3.) Access to and/or exfiltration of sensitive data

If the attacker has been able to take the data they are targeting then they have overcome your internal controls, ACLs and data protection. It matters not if they used a zip file or steganography to package the data.

4.) Persistence

If the attacker can persist with unauthorized access on your system for any period of time then they have outsmarted your defensive team, your secure configuration management and basically all your defenses. It doesn't matter if their method of persistence is a simple userland executable launched from the Run key in the registry or a highly stealthy kernel driver, they won that round.

5.) Effect

If they can cause a real world effect such as blowing up your centrifuges, gaining a competitive advantage, or spending your money then that is the final nail in your coffin. They are more sophisticated than you are, regardless of what type of exploit they used, if it was a 10 year old PERL CGI bug or one that uses memory tai chi to elegantly overcome windows 7 buffer overflow protection. 

Lets think about this for a minute. Think of all the money, time, resources and personel you have expended on perimeter defense, detection and alerting, and analytical teams. Think of the work involved at the vendors who have developed all of the products and appliances you have purchased. The PHDs at AV vendors designing heuristics, the smart guys and girls developing exploits and signatures at your favorite IDS company. The awesome hax0rs at the pen test company you just hired. The often millions of dollars spent on defense.
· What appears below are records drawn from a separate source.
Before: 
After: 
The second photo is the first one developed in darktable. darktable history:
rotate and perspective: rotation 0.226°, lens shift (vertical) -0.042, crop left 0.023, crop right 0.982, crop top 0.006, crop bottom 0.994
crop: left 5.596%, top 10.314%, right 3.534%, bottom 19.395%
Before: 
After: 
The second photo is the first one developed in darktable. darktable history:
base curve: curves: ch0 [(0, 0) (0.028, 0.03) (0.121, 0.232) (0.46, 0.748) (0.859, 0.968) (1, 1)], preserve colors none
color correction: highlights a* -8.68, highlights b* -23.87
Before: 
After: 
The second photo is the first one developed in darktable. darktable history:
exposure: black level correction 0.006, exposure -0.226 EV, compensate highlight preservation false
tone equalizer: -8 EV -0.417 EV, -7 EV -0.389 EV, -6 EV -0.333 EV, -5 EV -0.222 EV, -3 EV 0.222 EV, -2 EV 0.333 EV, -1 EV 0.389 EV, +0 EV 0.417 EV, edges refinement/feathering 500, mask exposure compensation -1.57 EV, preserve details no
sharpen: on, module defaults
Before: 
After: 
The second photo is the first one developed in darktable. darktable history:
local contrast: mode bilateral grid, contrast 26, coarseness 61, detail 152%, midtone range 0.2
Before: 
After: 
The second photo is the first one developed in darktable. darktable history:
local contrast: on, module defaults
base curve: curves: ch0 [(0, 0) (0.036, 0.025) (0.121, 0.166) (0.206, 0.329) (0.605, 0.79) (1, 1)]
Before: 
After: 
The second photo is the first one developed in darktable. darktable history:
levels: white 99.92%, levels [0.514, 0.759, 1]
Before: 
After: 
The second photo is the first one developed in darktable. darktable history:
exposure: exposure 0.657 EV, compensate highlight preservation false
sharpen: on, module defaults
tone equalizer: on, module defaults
All of this and the attacker has subverted it, maybe with a month of work, maybe less, and considerably less funding in most cases. So who is the sophisticated one?

The only place you might have won is in the forensics post-event department, usually the least funded and most resource starved component of your program. This is usually where the determination is made that the attacker was not very sophisticated because it was possible to reverse engineer the attack and understand the tools and techniques used. That's great but just because you an understand that an assasin used a rock to kill a VIP doesn't mean the assasin sucks if they got away from the highly skilled protection detail, the target is dead, and their identity remains unknown.

So pause for a moment before you label an attacker unsophisticated or a skript kiddie. Ask yourself, did they achieve the above mentioned goas? If so then they outsmarted you.